In inglese, invece, non ho fatto errori, forse ho più padronanza dell'accento, ma l'ho imparato bene e non ho fatto molti errori grammaticali. Quindi, la cultura inglese, l'unica cosa che posso ancora sottolineare è che si sentiranno sempre un po'... non so se posso dire la parola "superiori". Ma guardano quelli di noi che vengono dal sud... Come, beh, queste persone del sud che vengono qui, ma è la stessa cosa che ho visto ovunque nel mondo. Quando ti conoscono e vedono che sei un professionista, quella presunzione che possono avere, che è normale e succede in tutti i Paesi del mondo con le persone del Sud, di norma, scompare.
Quindi, non posso lamentarmi perché sono stato trattato in modo fantastico e il Chelsea è un grande club, molto ben strutturato. E poi, naturalmente, vivere a Londra è stato meraviglioso perché per me è come la New York europea. Ora probabilmente, mmm, hanno perso un po' di identità. E dico sempre la stessa cosa, abbiamo almeno due città in Spagna, Barcellona e Madrid, che sono un esempio di qualità della vita, di opportunità di lavoro e in questo momento penso che non abbiamo nulla da invidiare a grandi città come Londra, Parigi, ecc. Perché la crescita della Spagna negli ultimi anni è stata incredibile e, soprattutto, queste società sono una bomba assoluta in cui vivere.
Infine, chi è Julio Tous? Se dovessi descriverti, cosa diresti di te?
Beh, non lo so, sto ancora cercando di scoprirmi. Ma forse direi che, nonostante la mia età e i molti cicli della mia vita, le delusioni, le brutte esperienze e così via, ho sempre voluto andare avanti e non credo di aver perso l'entusiasmo. Quindi, credo che questa sia la forza trainante nella vita di qualsiasi professionista o persona, non perdere mai l'entusiasmo e proiettarsi sempre in avanti.

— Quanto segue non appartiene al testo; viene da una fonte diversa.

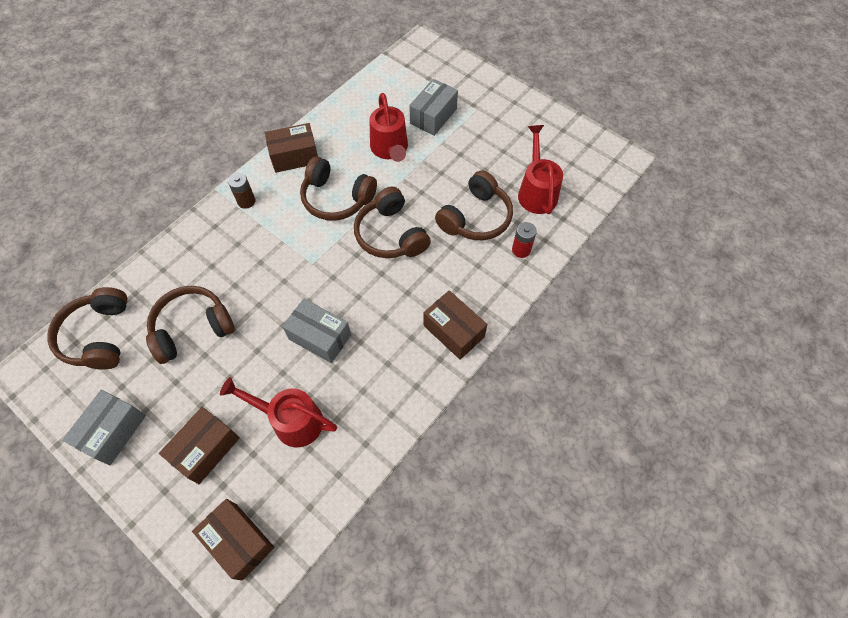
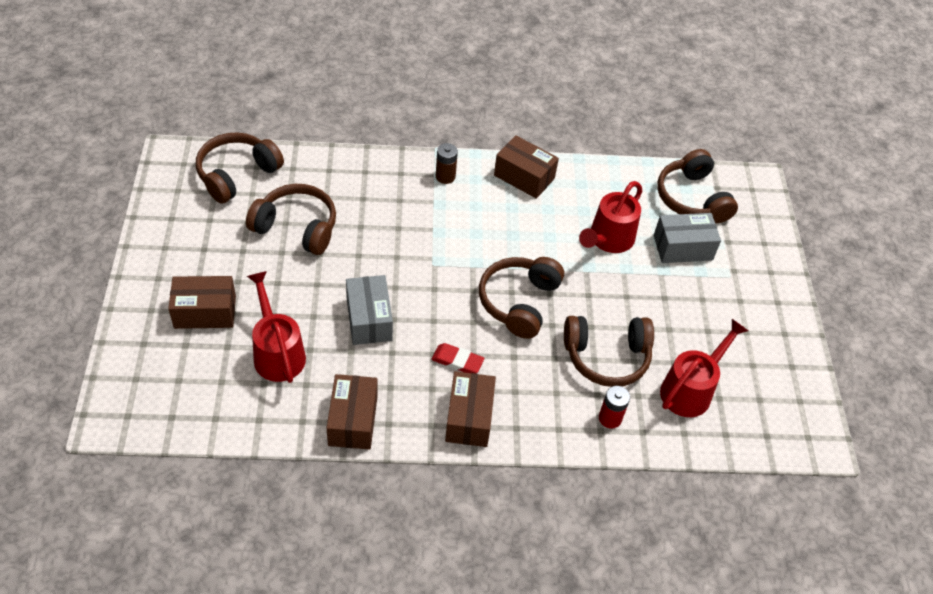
camera: 45 degrees right, 10 degrees down
(113, 431) = (170, 243): grey box -> none
(239, 541) = (150, 388): brown box -> brown box (353, 420)
(337, 198) = (514, 236): brown headphones -> brown headphones (692, 198)
(403, 305) = (457, 361): none -> red eraser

Io, che ho conosciuto molti architetti, un giorno mi hanno spiegato perché c'è una tale longevità nella professione di architetto: è perché di solito non smettono di progettare fino alla morte. E ci sono molti architetti di altissimo livello che stanno ancora lavorando a 95 anni ed è perché hanno un progetto.
Avere progetti e voglia di fare, per me, è il pepe della vita e il giorno in cui non ce l'hai, avrai un problema. Quindi mi considero una persona entusiasta che vuole sempre progredire e imparare. Sono una persona molto curiosa, mi piacciono molte cose e sono sempre affamato di conoscenza.